_Work task_
Format the listing from the line with "Follow every image" up to and including the line with "0.054965, 0.903496, 0.199109]]" as a two-column CSV with the headers instruction and response, one row per instruction paired with its response, each value in a single quoted field with line breaks turned into spaces. Leave the pictures out.
=== Provided records ===
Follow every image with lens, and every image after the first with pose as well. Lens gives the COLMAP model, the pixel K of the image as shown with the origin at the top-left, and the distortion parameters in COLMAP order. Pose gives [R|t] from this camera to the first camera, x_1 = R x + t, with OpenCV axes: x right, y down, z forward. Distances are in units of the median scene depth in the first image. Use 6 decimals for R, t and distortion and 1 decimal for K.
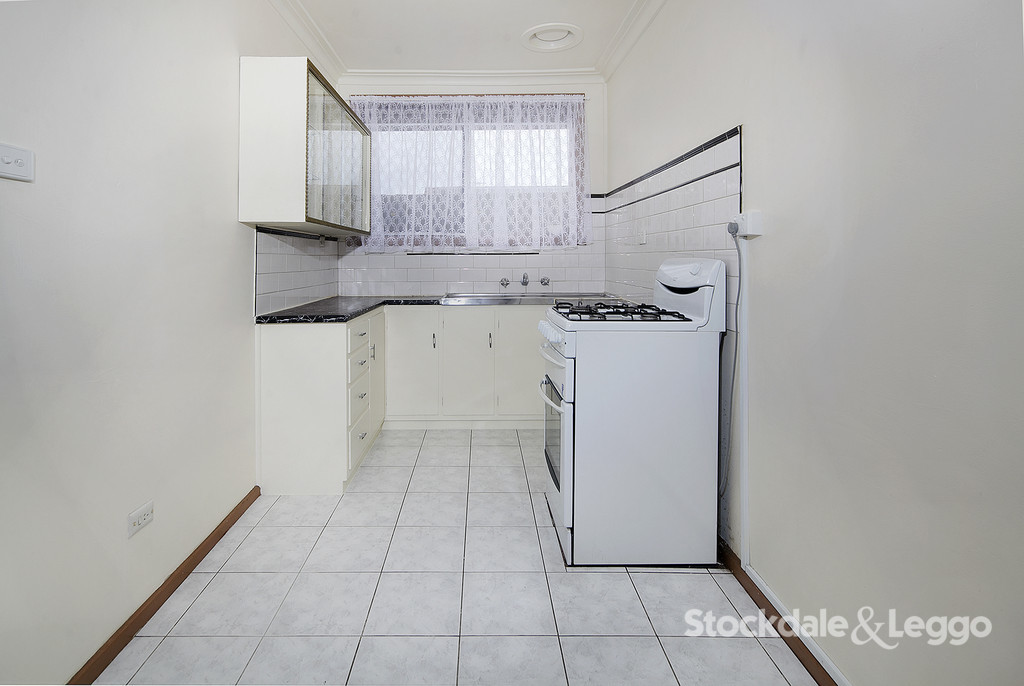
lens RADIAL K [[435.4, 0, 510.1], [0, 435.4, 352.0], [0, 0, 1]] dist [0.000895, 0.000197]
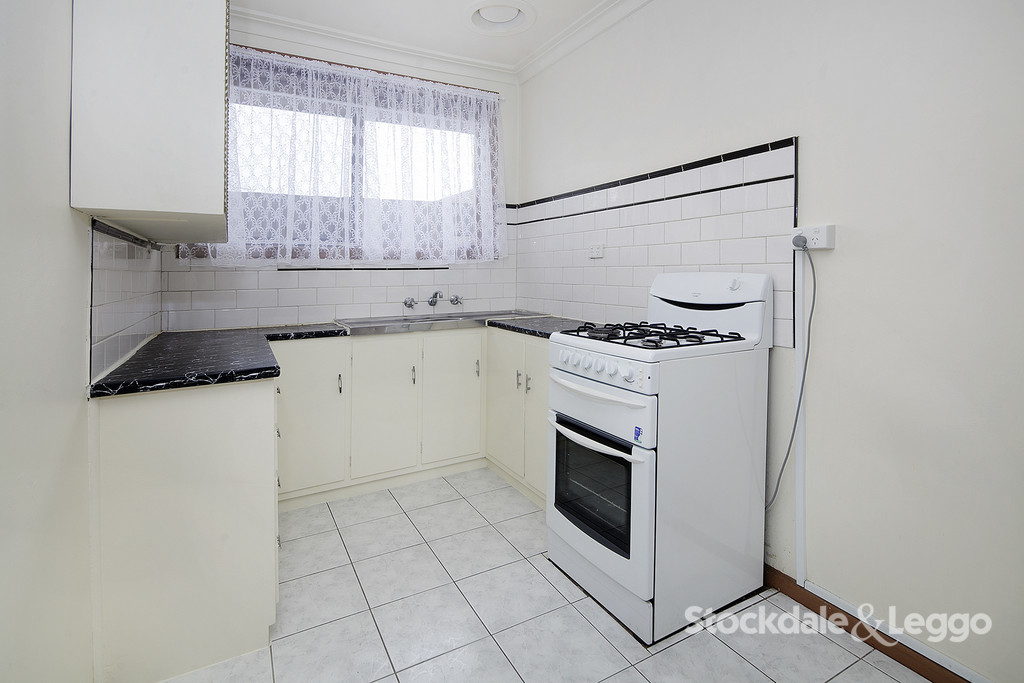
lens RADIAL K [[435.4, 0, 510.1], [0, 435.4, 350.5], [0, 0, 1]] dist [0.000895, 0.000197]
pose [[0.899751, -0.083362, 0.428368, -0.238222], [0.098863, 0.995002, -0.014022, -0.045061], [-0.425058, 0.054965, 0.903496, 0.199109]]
===
=== Provided records ===
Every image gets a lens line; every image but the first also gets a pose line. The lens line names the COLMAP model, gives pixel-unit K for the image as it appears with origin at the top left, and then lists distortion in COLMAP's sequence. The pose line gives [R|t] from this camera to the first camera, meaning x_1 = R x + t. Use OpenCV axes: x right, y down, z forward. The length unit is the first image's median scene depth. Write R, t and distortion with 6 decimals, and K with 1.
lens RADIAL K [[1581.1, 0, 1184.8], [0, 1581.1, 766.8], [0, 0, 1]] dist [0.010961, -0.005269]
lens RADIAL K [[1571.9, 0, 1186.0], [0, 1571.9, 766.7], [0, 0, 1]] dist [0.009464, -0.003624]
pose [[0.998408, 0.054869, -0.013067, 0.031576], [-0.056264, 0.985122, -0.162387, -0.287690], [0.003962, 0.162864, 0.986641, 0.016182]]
===
=== Provided records ===
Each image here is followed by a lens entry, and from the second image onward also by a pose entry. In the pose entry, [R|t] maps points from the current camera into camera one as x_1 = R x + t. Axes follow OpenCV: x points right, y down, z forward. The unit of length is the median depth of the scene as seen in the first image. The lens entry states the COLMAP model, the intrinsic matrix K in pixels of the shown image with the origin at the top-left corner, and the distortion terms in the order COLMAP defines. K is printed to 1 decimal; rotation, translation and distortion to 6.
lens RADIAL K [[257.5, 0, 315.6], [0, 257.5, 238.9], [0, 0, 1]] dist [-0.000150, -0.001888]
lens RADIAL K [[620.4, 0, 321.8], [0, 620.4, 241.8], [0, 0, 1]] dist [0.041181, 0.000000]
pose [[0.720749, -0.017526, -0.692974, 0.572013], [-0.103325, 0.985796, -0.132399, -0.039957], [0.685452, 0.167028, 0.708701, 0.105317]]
===
_Result of this exercise_
instruction,response
"Follow every image with lens, and every image after the first with pose as well. Lens gives the COLMAP model, the pixel K of the image as shown with the origin at the top-left, and the distortion parameters in COLMAP order. Pose gives [R|t] from this camera to the first camera, x_1 = R x + t, with OpenCV axes: x right, y down, z forward. Distances are in units of the median scene depth in the first image. Use 6 decimals for R, t and distortion and 1 decimal for K.","lens RADIAL K [[435.4, 0, 510.1], [0, 435.4, 352.0], [0, 0, 1]] dist [0.000895, 0.000197] lens RADIAL K [[435.4, 0, 510.1], [0, 435.4, 350.5], [0, 0, 1]] dist [0.000895, 0.000197] pose [[0.899751, -0.083362, 0.428368, -0.238222], [0.098863, 0.995002, -0.014022, -0.045061], [-0.425058, 0.054965, 0.903496, 0.199109]]"